Legumes have a low environmental footprint and can grow in a variety of climates and soil types. Research shows that a legume-based diet can help prevent obesity, lower total and LDL cholesterol, and lower blood pressure.

Whether you prefer black beans, lentils or chickpeas, add them to meals and snacks to boost your protein. If you’re new to legumes, try them in small amounts and gradually increase your intake.

Soy Products

Soybeans and soy products are high in protein, fibre, iron and nutrients. Choose whole and minimally processed soy foods, like edamame (steamed soybeans), soy milk, tempeh and miso. Avoid processed soy protein isolate, which is found in many processed foods, from veggie burgers to protein bars.

Soymilk is a versatile plant-based dairy alternative that contains all nine essential amino acids. Add soy milk to hot or cold drinks and use it in recipes instead of dairy milk. Toss cubed, grilled or fried tempeh in your favourite crockpot stew or chili.


The type of cooking oil you use can have a big impact on the flavor and health benefits of a meal. Learn how to select oils based on smoke point, nutritional profile, and more.

In addition to providing energy and satiety, healthy fats are necessary for hormone regulation, and they can help reduce cholesterol levels. Oils such as olive, canola, safflower, sunflower and corn provide heart-healthy monounsaturated and polyunsaturated fats.

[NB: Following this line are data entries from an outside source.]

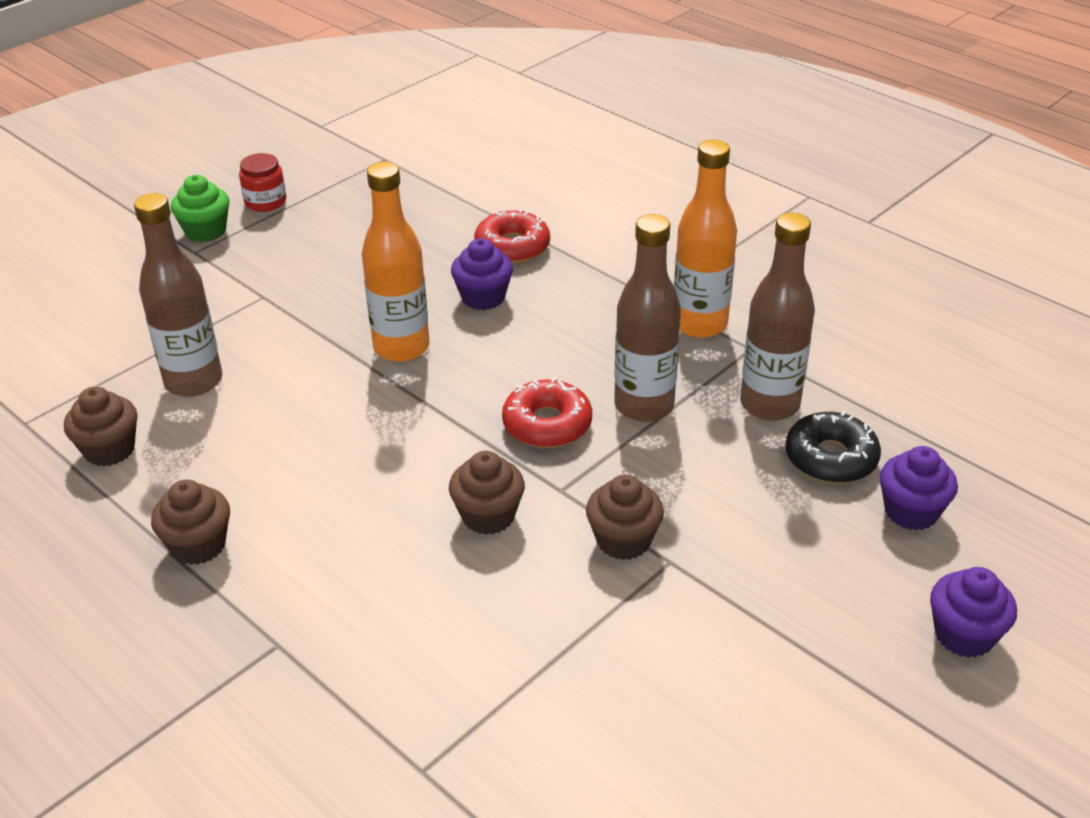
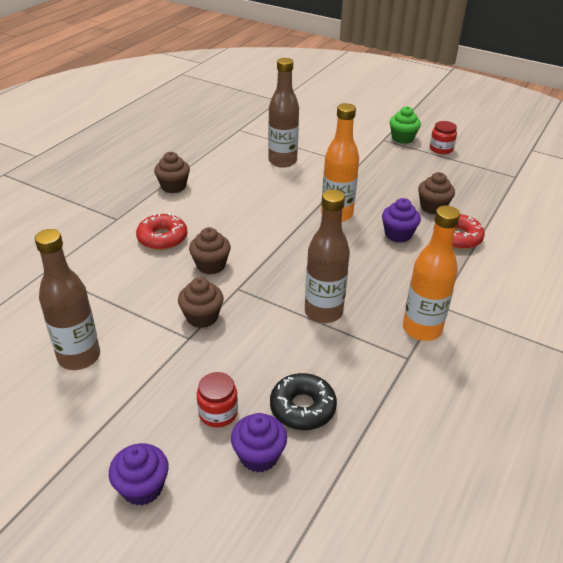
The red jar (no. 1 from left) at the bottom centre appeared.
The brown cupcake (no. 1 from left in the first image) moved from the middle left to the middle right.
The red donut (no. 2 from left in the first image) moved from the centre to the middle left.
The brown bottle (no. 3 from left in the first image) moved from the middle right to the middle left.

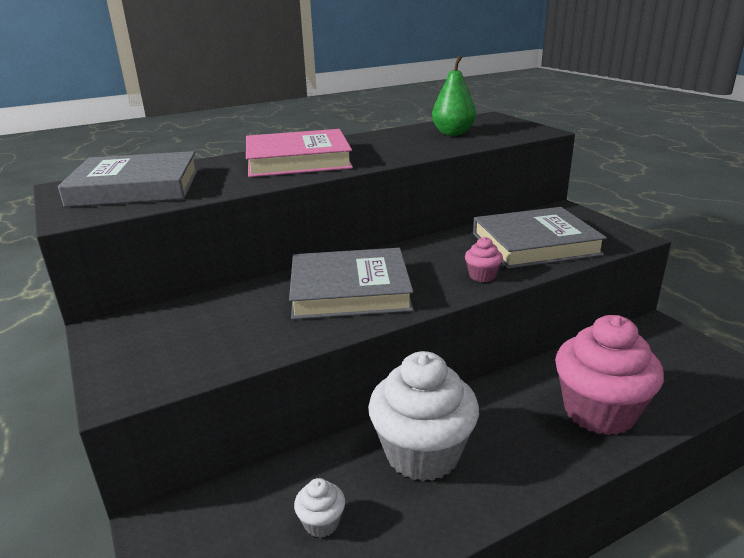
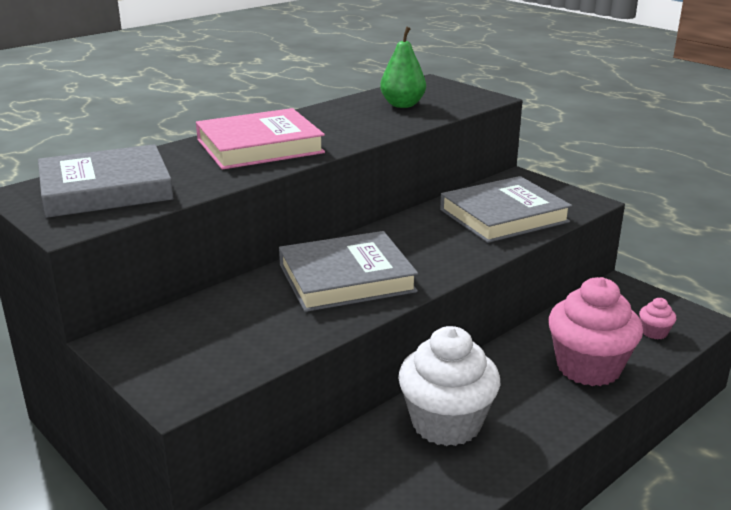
The white cupcake (no. 1 from left) at the bottom centre disappeared.
The pink cupcake (no. 1 from left in the first image) moved from the centre to the middle right.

Animal foods like meat, fish and dairy can be included in a plant-based diet, but they should take a back seat to vegetables, fruits, whole grains, nuts and seeds. Also consider choosing nutrient-dense, low-calorie foods and paying attention to hunger and fullness cues.


A plant-based diet is an eating plan that excludes or limits animal products like meat, dairy, and honey. It includes vegetables, fruits, whole grains, legumes, nuts and seeds.

Nuts are high in heart-healthy unsaturated fats and a good source of protein. They also provide copper, magnesium, manganese, phosphorous, iron, and zinc.

Nuts are a tasty snack and can be used in salads, desserts, or as a topping on fruit. They contain a high amount of potassium, which helps maintain normal blood pressure and support bone health. However, some types of nuts may inhibit the absorption of minerals.


Adding seeds to a plant-based diet helps provide healthy fats, protein and fiber. Choose unsalted and raw options like flaxseeds, hemp seeds, chia seeds and pumpkin seeds or nut butters (choose unsweetened).

A plant-based diet should also contain good sources of iron to prevent anemia, especially for women of reproductive age who may need extra help with this nutrient. Foods rich in iron include beans, lentils and Great Northern beans as well as whole grains.

Eating a plant-based diet can be a challenging transition for some, but meal planning, shopping, and preparing foods in advance can help make it easier to stick with. Remember to focus on whole fruits, vegetables, nuts, seeds and whole grains and use fortified plant-based milks and condiments.